▸ **Supplied data**

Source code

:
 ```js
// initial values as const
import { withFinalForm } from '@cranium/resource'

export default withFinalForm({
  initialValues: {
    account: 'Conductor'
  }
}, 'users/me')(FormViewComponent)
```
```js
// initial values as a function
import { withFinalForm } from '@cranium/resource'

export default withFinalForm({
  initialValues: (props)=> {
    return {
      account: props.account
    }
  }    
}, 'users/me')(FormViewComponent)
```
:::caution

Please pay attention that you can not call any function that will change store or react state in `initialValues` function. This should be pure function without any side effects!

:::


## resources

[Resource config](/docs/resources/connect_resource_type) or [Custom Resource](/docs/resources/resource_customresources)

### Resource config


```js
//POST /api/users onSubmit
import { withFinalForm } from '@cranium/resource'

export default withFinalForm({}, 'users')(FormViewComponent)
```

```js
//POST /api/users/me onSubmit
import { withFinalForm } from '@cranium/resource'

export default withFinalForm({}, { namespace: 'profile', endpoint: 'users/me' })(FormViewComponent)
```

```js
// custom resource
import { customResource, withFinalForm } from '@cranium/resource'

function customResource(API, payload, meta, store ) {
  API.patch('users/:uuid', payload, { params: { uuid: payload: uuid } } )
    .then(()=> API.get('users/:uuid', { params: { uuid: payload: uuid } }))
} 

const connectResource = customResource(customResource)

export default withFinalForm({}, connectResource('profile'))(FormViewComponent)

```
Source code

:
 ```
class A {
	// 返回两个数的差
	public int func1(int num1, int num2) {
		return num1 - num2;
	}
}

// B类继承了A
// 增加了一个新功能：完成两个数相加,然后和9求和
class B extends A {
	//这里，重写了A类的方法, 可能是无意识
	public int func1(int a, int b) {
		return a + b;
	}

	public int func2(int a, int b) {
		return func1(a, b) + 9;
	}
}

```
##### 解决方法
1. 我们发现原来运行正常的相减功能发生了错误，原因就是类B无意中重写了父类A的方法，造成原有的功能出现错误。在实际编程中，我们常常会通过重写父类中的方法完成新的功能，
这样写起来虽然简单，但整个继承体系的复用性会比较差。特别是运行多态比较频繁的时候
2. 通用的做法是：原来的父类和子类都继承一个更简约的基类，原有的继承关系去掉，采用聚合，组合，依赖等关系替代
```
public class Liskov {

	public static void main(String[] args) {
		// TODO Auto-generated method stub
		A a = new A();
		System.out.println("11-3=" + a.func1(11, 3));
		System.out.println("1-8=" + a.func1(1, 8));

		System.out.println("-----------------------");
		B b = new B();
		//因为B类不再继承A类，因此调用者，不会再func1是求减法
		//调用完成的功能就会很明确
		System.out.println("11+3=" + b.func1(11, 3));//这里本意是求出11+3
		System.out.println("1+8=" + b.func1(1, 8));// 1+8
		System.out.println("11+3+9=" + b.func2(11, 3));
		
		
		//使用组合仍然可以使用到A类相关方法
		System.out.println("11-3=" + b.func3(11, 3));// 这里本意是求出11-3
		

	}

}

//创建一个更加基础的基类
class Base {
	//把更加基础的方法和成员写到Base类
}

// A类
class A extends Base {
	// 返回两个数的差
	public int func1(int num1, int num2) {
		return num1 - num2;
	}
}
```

▸ **What the task asks**
Search the data above for "uuid" and copy every line where it turns up.

▸ **The answer**
  API.patch('users/:uuid', payload, { params: { uuid: payload: uuid } } )
    .then(()=> API.get('users/:uuid', { params: { uuid: payload: uuid } }))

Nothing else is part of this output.